He propped me up on pillows, turned on the TV, made sure my water glass was full, my computer and phone were charged and that I had everything I needed. I can picture my niece swimming the butterfly now–because I saw her, but for a minute, her grace in the water is engraved in my mind. J, my daughter, her grandparents and my sister in-law cheer her on. I am with them, as I rest here at “home”–
Home, a place where you know there is nothing to be, but what one is…and that who one is, is loved and accepted completely. Home, a place where one feels safe. I am grateful for this second home, for my sis in-law, niece and nephew, who care so much and have worked hard, to make it so.
“Why do we still try to live as if we’re “normal”?, J asked me in the midst of a long weekend of celebrating our youngest daughter’s high school graduation. That evening I reacted to a chemical in a a loved one’s hairspray and I had gone down for the count for the rest of the night. This required much care from J as he did his best to continue to be the best host he could be.
This morning, our guest now all on route home, I asked J, who is both back at work and sick with a bug, “Was it worth it?”
”OH,YA!” he answered without hesitation.
It costs a lot to have a celebration when you or someone in your family is sick. I know there’s a chance there will be a time its too much for us to host celebrations… even with the help of our family who “gets” that we aren’t “normal”,roll their sleeves up in the kitchen, serve themselves, and do the best they can to wear only “Kerry safe” products.
Until then, the ones we love and the memories we make are priceless.
A theme has emerged in my writing this week, metaphors of life (and life with ME/CFS) found in astronomy. Imagine the photos below this post were taken on the moon.
My husband and I drive far to my CFS Specialist and had an appointment scheduled recently. With all that has been going on around here and the stress we’ve been feeling, we had been grumping away at one another and needed to do something to change that. We decided to pull our trailer with us to my doctor appointment and camp on the way home.

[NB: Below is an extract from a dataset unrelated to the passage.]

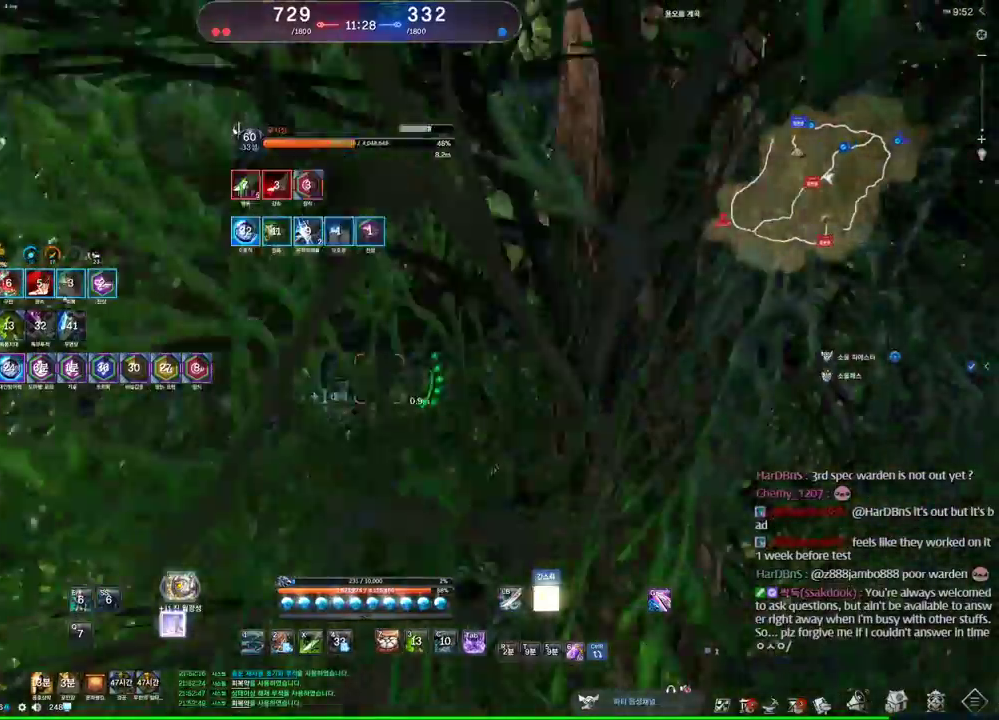
{"keys": ["a"], "mouse": [], "events": [[66, "mouse_right", "down"], [100, "tab", "up"], [166, "mouse_right", "up"], [200, "mouse_right", "down"], [300, "mouse_right", "up"]]}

Then, we decided not too. My youngest daughter, not used to living with parents snipping at each other, concerned about our relationship, encouraged us to go in spite of our list of reasons to drive straight home…ie. too much to do, everyone needs us, two of the trailer wheels need to be replaced and the inside hadn’t been readied for a new season of camping. And, how in the heck do we pack with me unable to and him so busy?
We decided to do it anyway by way of shortcuts. J (writing “my husband” over and over is getting tedious) threw things unpacked into the trailer to organize once we got to our destination. We let go of having the trailer in “ready for a new season” condition and took care of the tires by dropping the trailer off at a shop on route to the doctors and picking it up afterwards. We then set out to Crater’s of the Moon National Park, a place we’d never been before.

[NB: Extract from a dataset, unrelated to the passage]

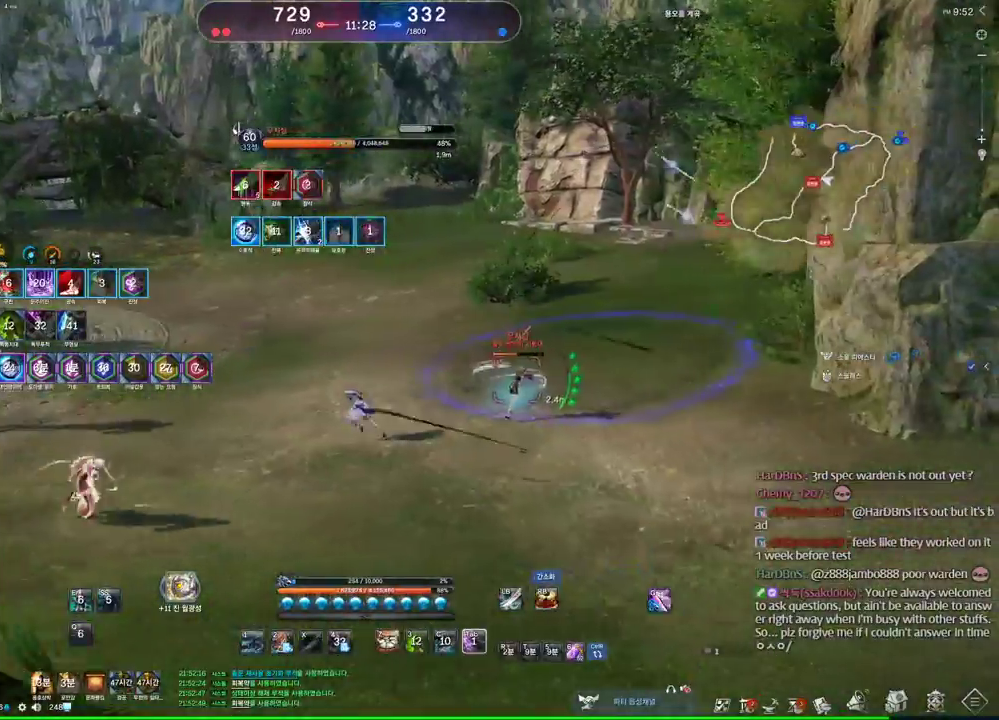
{"keys": ["2", "a"], "mouse": [], "events": [[166, "2", "down"]]}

For two days we found ourselves and us beneath the stress. There is something incredibly peaceful, calming and spiritual about Crater’s of the Moon. It is a place of desolation, miles of thousands of years old solid lava in a myriad of forms, and formations, from plateaus of smooth swirls to craggy mini-volcanos.
I found there, a metaphor of living with a debilitating illness. Chronic illness melts away much of what we’ve grown and built and changes the terraine of our lives. In so doing, the basics remain… the simplest of things. If we let ourselves be present in what is left, we can come to find beauty, beauty that we most likely would have missed, in our pre-illness, filled with “doing” lives.
In some of these pictures, you’ll see what we call our “ENABLERS”. They are tools which allow my husband and I to do what we love most in spite of the physical struggles of ME/CFS. We are fortunate to have had the means to have slowly collected what we need to get us out in nature–our trailer (a dozen years ago), my wheelchair and walker in more recent years, and last summer during the US of A’s “Cash for Clunkers”– we turned in our ancient, barely moving van for our “Mid-life Crisis”, oh so fun, blue metallic truck. J is my greatest “camping enabler”, as he does all the work to get us up the mountains and back and all the work in between.
We camp differently from “norms”, (love that term Jo), but I believe we enjoy it as much if not more, because it is something difficult and often impossible to do with disabling illness…like the occasional unexpected green tree growing out of the desolate terraine of Crater’s of the Moon.
A typical day camping begins with my husband cooking breakfast and me helping as much as able. We linger over coffee and french toast (and my morning meds). We get ourselves dressed and presentable enough to emerge from our little home on wheels and take a “wheelchair walk” -husband pushes me, I get out now and then and walk, using the wheelchair for support until my legs start shuffle, then, I sit down again. My husband returns to his wheelchair pushing work out. As you can tell from the pictures below, pushing the wheelchair burns off a heck of a lot more calories than sitting in it.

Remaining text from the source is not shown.